**** READING PASSAGE ****

# 3D Range in Thomson Ga



## Its Amazing (Jan 8, 2013)

I'm happy to announce we will be opening a 3D range in Thomson Ga in a couple of weeks(before Newberry). The tournaments will be held at Destiny Farm on Armstrong Drive and will consist of 20 Mckenzie Targets.  No two shoots will ever be the same as the terrain consists of pines, open pasture, hardwoods and creeks.  All targets will be set in the same fashion as ASA tournaments and will be challenging to the performance 3D archer wanting to get better. Classes, rules and other information to follow . Hope to see you soon !!


----------



## watermedic (Jan 8, 2013)

Thanks David!!!


----------



## dirttracker84 (Jan 8, 2013)

*course*

Sweet another one close to home!!!!


----------



## dshort (Jan 8, 2013)

Awesome we needed another one around thats not to far off.We'll sure be participating in the competition.


----------



## michaelknox (Jan 8, 2013)

Thats great Im sure there will be alot of support in the area. Who is putting on the shoots?


----------



## Monster02 (Jan 8, 2013)

I'm Game!! Sounds Good!!


----------



## dgmeadows (Jan 8, 2013)

That's great to hear.  I will be there every chance I get.


----------



## jt12 (Jan 9, 2013)

can't wait to see the new coarse and its good that yall are planning to shoot before newberry. I sure need a warm-up.


----------



## Its Amazing (Jan 9, 2013)

Thanks for all the support. I will promise you a competative and organized shoot each time. Targets should be arriving early next week. Practice range and target lane set up in work. Get ready !!
Any requests to enhance your shoot----Let me know


----------



## BMCS (Jan 9, 2013)

*Awesome*

I will be there.


----------



## jt12 (Jan 10, 2013)

Its Amazing said:


> Thanks for all the support. I will promise you a competative and organized shoot each time. Targets should be arriving early next week. Practice range and target lane set up in work. Get ready !!
> Any requests to enhance your shoot----Let me know




For me if you can keep it as close to ASA's format and have a money class that would be great but either way the guys I shoot with will support yall whatever yall decide.


----------



## switchbackxt1 (Jan 11, 2013)

count me in


----------



## Its Amazing (Jan 18, 2013)

****

_AIM OF THE EXERCISE:_ Carry on the forum thread about the new 3D archery range in Thomson, Ga, starting right after its last line. The items that come next have no connection to the forum thread about the 3D range in Thomson.

**** SOURCE DATA ****

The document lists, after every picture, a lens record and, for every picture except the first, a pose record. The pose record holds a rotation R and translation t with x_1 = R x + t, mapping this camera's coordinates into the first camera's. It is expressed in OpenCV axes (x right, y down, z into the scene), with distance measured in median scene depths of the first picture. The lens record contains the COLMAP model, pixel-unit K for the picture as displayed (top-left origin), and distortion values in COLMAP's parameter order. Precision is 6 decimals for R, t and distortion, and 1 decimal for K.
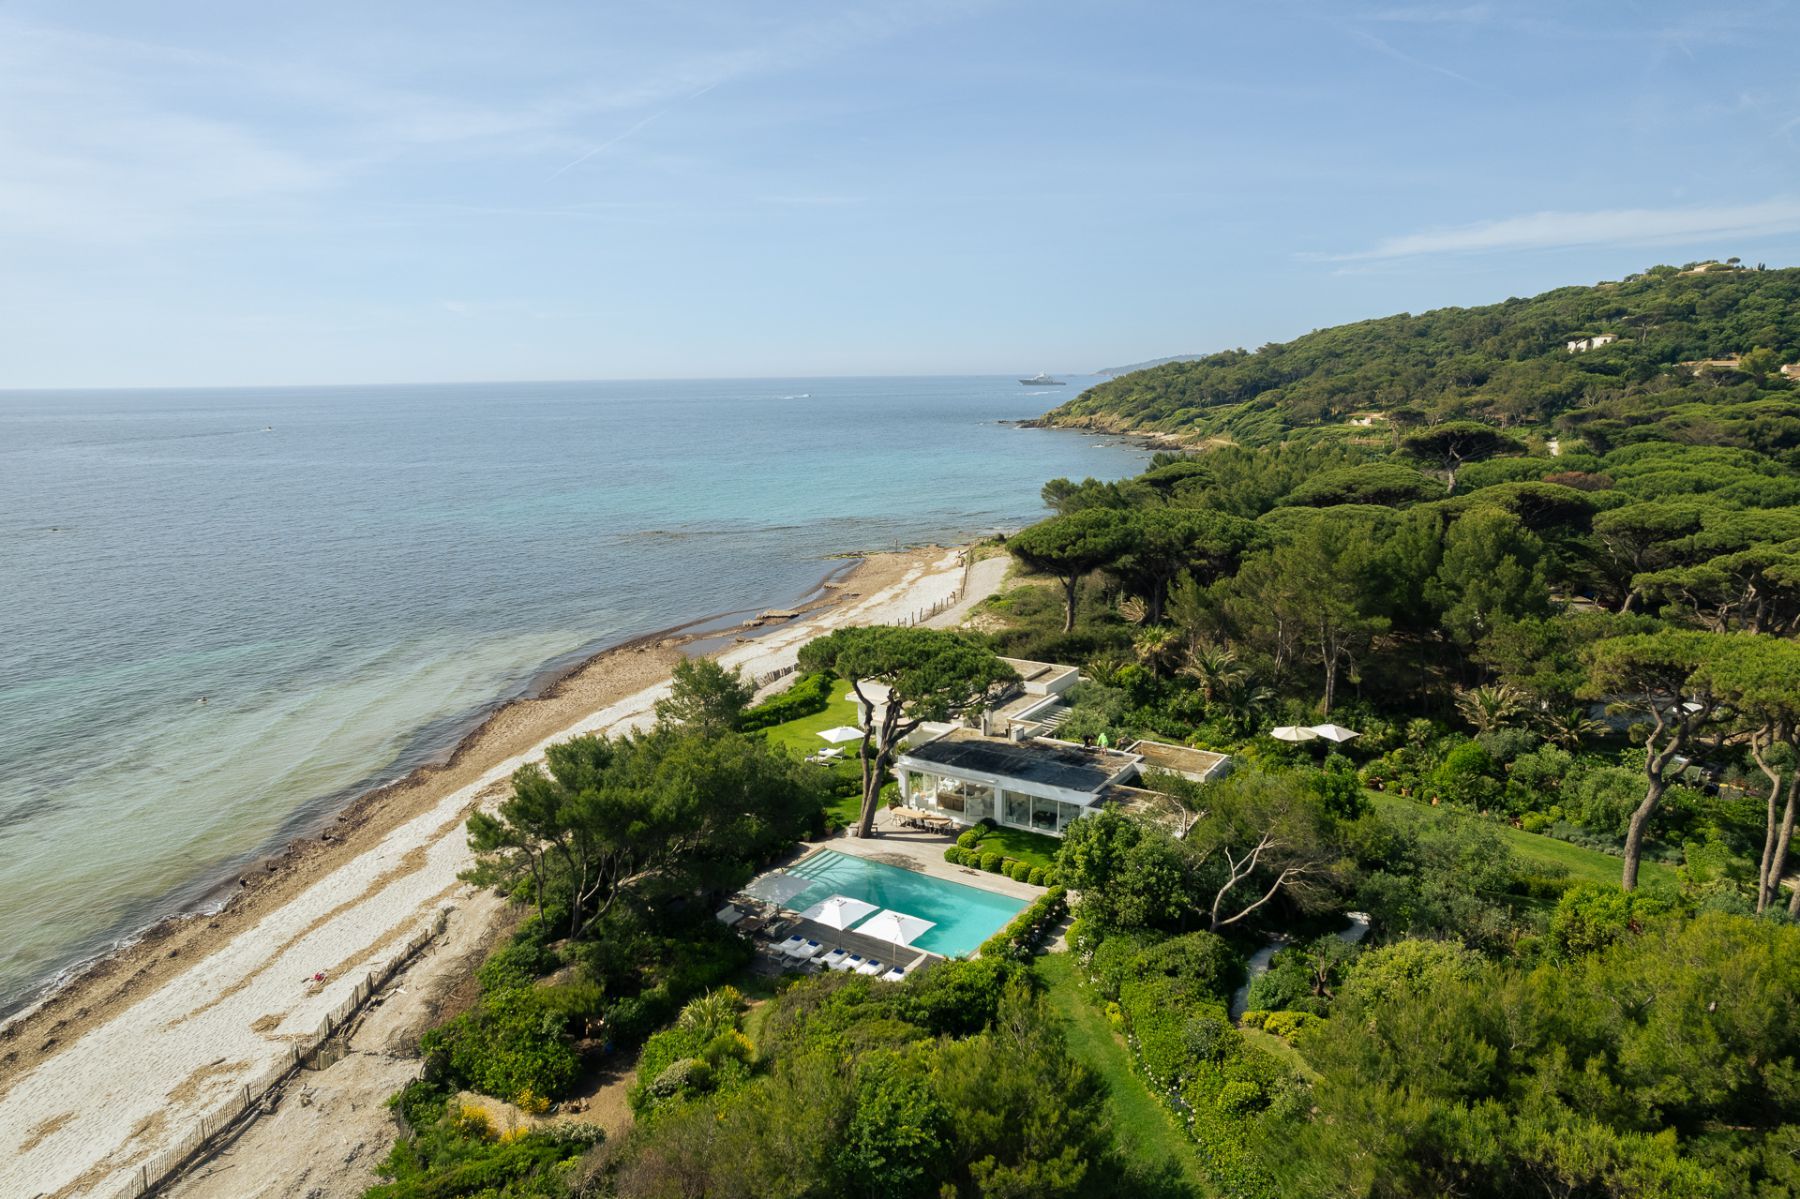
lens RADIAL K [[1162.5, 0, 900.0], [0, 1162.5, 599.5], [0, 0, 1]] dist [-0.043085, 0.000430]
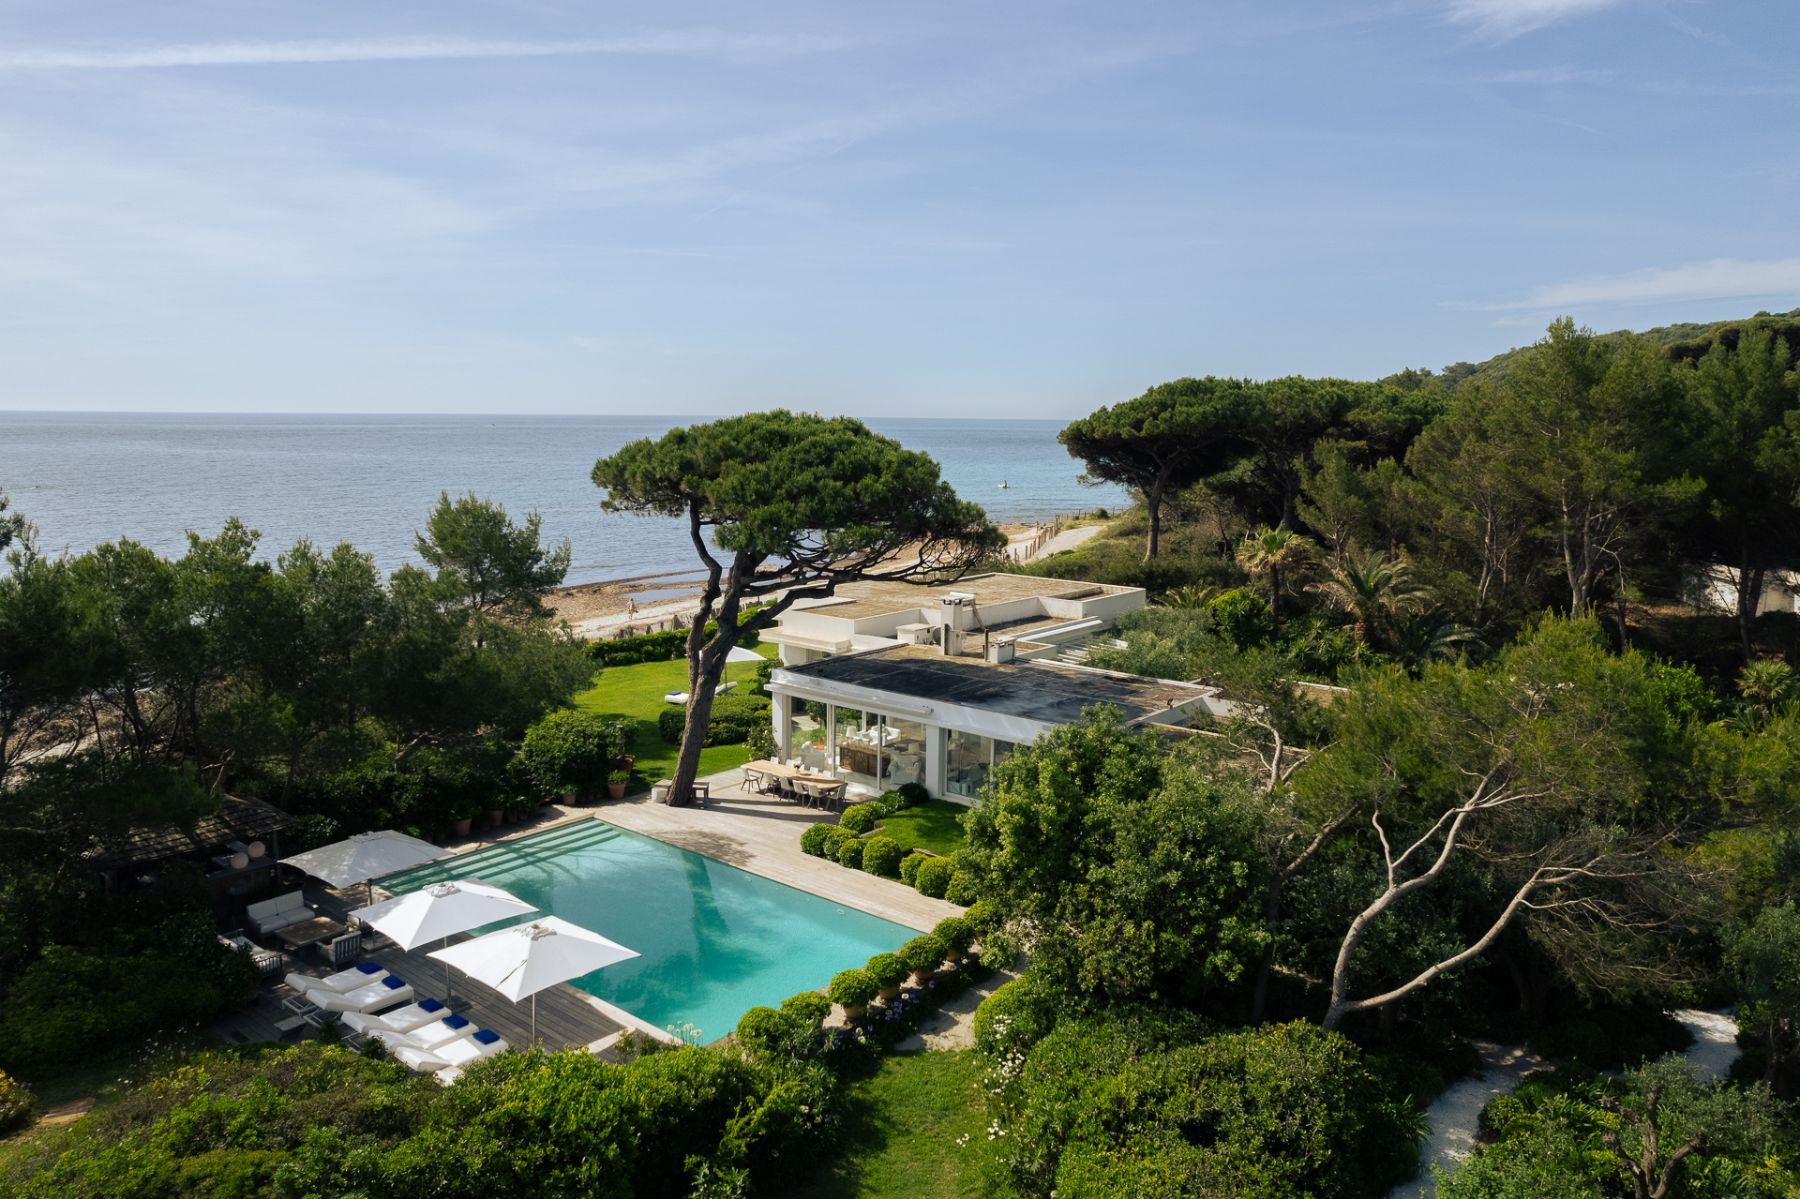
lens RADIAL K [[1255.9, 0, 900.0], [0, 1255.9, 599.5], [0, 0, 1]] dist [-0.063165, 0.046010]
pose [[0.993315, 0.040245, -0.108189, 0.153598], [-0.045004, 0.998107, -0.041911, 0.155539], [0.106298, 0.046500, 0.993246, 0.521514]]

****
**** SOURCE DATA ****

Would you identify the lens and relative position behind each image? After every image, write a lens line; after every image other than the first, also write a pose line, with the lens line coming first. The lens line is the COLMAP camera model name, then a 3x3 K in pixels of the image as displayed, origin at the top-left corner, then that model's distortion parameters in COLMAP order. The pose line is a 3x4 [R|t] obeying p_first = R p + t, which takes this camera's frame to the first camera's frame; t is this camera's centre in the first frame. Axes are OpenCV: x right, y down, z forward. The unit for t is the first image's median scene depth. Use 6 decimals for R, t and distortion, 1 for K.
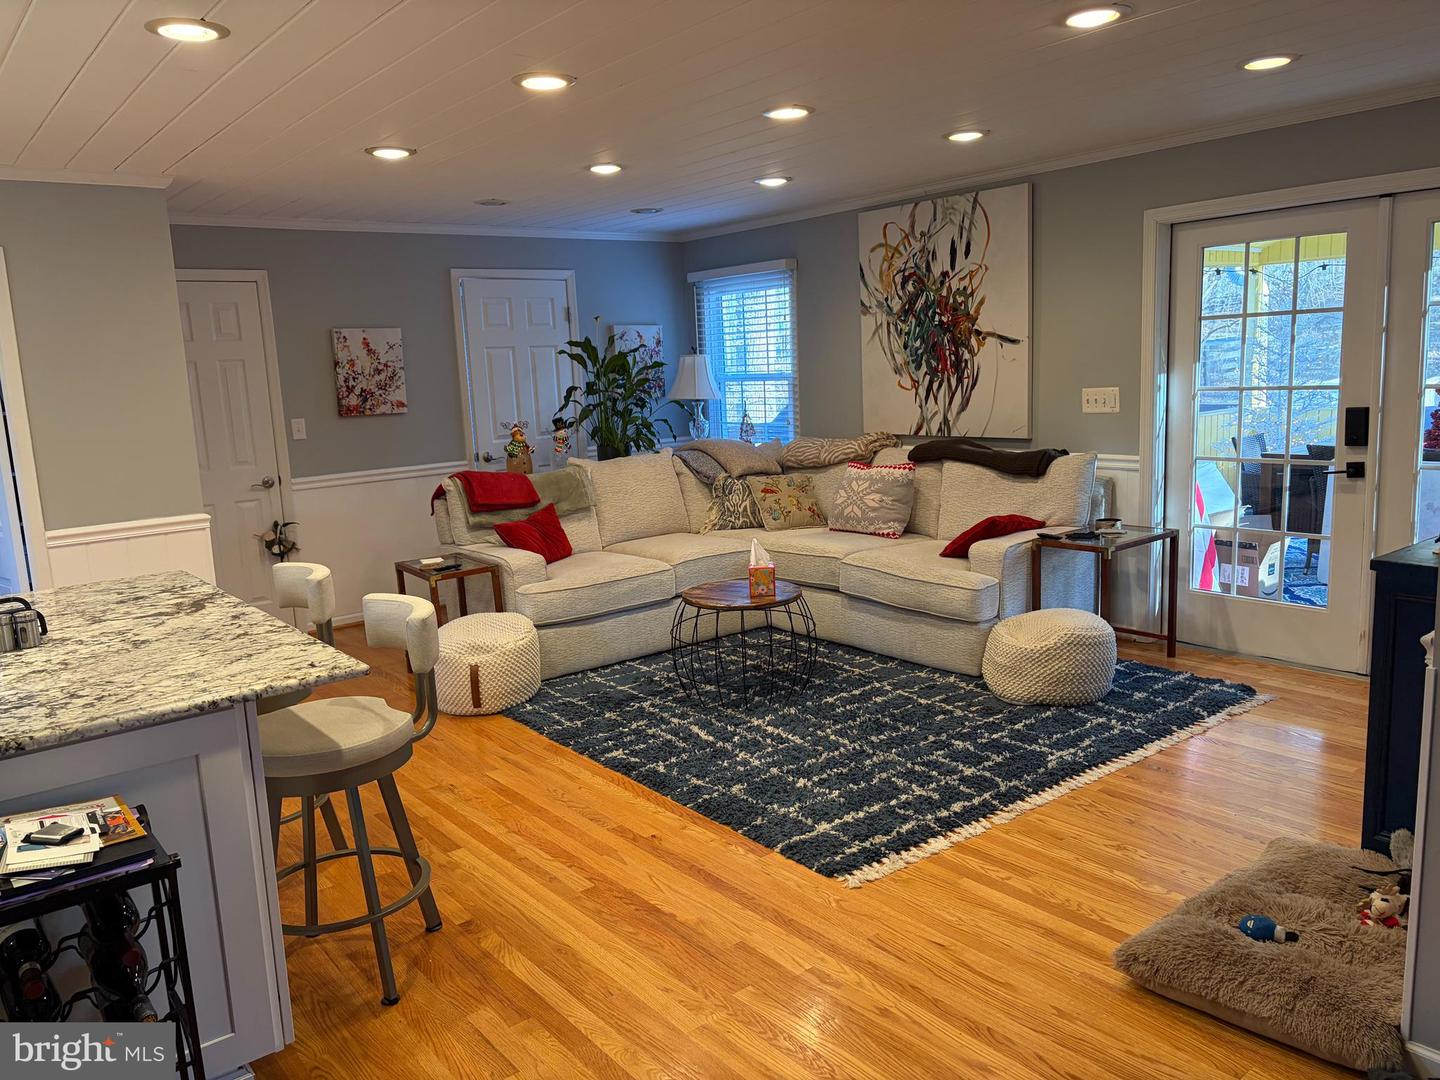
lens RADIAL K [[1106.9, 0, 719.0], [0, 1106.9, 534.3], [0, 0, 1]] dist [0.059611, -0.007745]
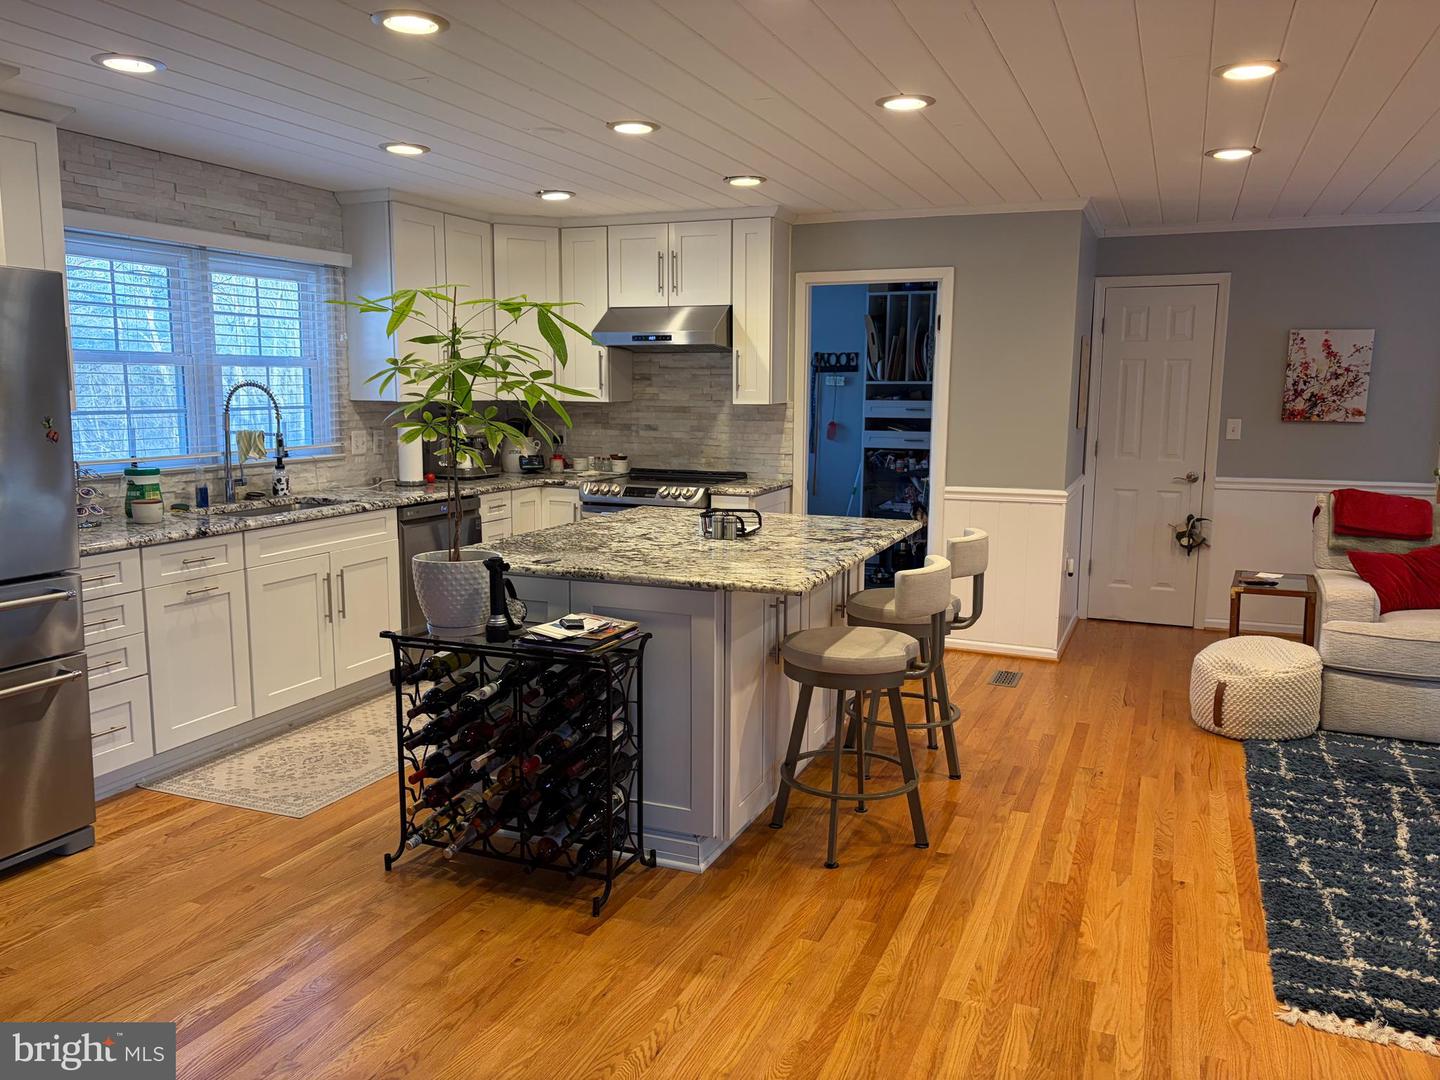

****
**** SOURCE DATA ****

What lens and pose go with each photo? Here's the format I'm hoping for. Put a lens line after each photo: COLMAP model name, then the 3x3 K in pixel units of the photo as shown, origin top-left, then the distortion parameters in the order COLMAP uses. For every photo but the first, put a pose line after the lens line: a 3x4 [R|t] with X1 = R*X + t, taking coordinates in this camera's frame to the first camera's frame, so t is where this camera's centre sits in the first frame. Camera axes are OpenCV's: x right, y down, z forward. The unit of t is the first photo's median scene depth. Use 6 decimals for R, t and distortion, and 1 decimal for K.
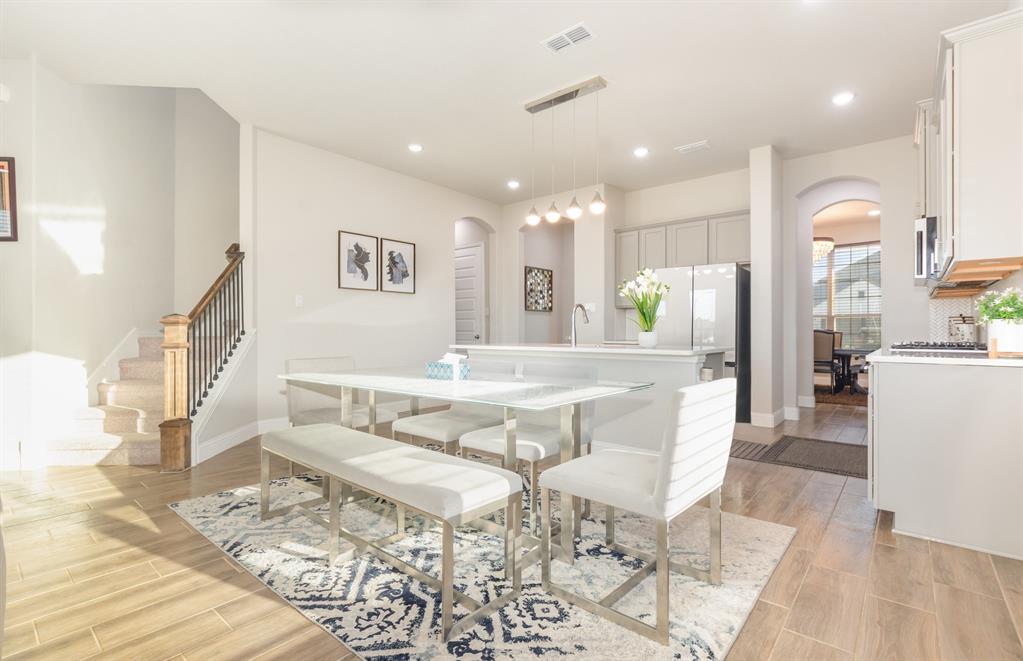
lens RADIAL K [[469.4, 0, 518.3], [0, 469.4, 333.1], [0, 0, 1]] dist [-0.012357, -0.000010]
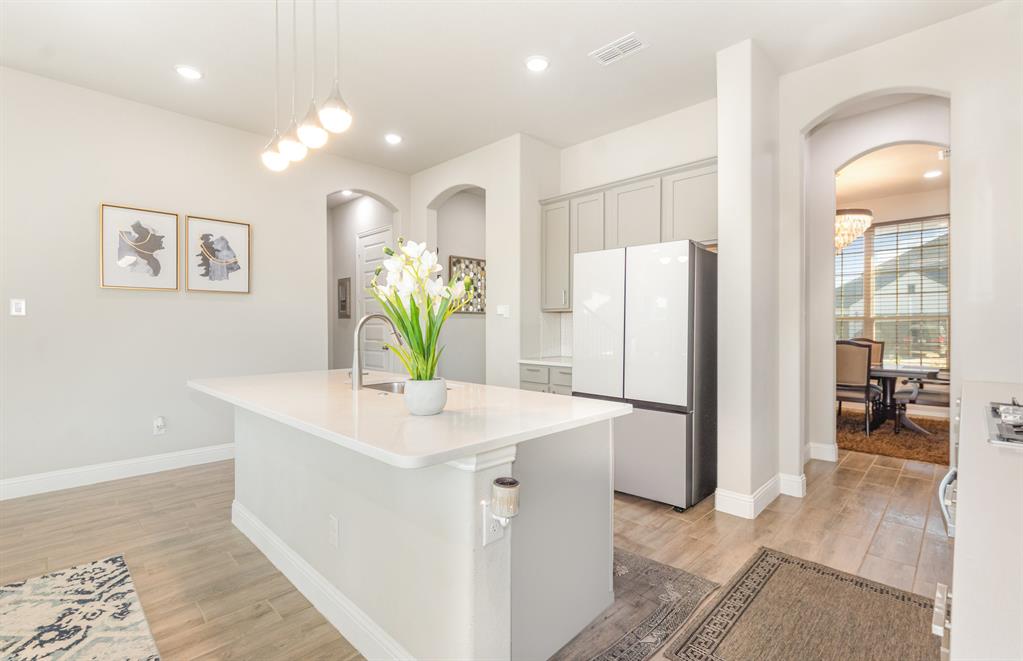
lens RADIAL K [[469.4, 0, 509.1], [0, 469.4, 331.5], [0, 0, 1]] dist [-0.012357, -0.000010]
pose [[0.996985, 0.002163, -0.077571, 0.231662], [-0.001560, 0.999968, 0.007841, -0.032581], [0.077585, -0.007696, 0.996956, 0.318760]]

****

_REPLY:_
Targets have arrived.    Full schedule and classes to be posted soon. We may have to add a "Come get some of this" class this year!! Winner takes all.   We'll keep you posted.


----------



## olinprice (Jan 18, 2013)

Im there c u sunday


----------



## olinprice (Jan 20, 2013)

Great shoot look forward to next week


----------



## rockbrancharcher (Jan 20, 2013)

Plz  post address or gps cord. We will try to get there.


----------



## dirttracker84 (Jan 21, 2013)

Great course david thanks for a good time with friends


----------



## Mossy78 (Jan 21, 2013)

post up some info, where, when, etc...
I'd like to check it out, seems kinda secretive though..


----------



## Its Amazing (Jan 21, 2013)

No secrets... We had a practice shoot for some of the local shooters this weekend to ask for their input. We also want to respect other archery clubs schedules in the area. We will be having a tournament this Saturday (26th) with a practice shoot on Sunday. I will post the classes by tomorrow.  I apologize for the time it is taking to pull this together but we want this to be a first class shoot for each attendant. Look forward to seeing you soon.    David


----------



## Its Amazing (Jan 21, 2013)

I would like to invite everyone to Destiny Farm this Sat(26th) and Sunday for practice rounds. Cost will be $10.00 per round and you may shoot as many times as you want. The course will be challenging and the animal sets will be like you will see in Newberry. Food and drinks will be available. Come see the new course,  make some new friends, and enjoy the day drilling some  twelves!  Both days.... practice rounds only. Hope to see you there....... Lets get ready for the 1st ASA tourney of the year.  
 Address : 1604 Armstrong Drive ,Thomson Ga
 Go to: www.destinyfarmarchery.com for a map and details. Call me at 706-220-0068 if you need any additional directions. Thank you for your interest.... David


----------



## watermedic (Jan 21, 2013)

Great David!!


----------



## olinprice (Jan 21, 2013)

I tried to upload some pics but wouldn't let me i will keep trying


----------



## BowSlayer (Jan 21, 2013)

It was a great shoot Sunday! Cant wait for this weekend! See you then!


----------



## Monster02 (Jan 21, 2013)

Hope to see you Sat!!


----------



## lightsspeed (Jan 22, 2013)

What will the classes be....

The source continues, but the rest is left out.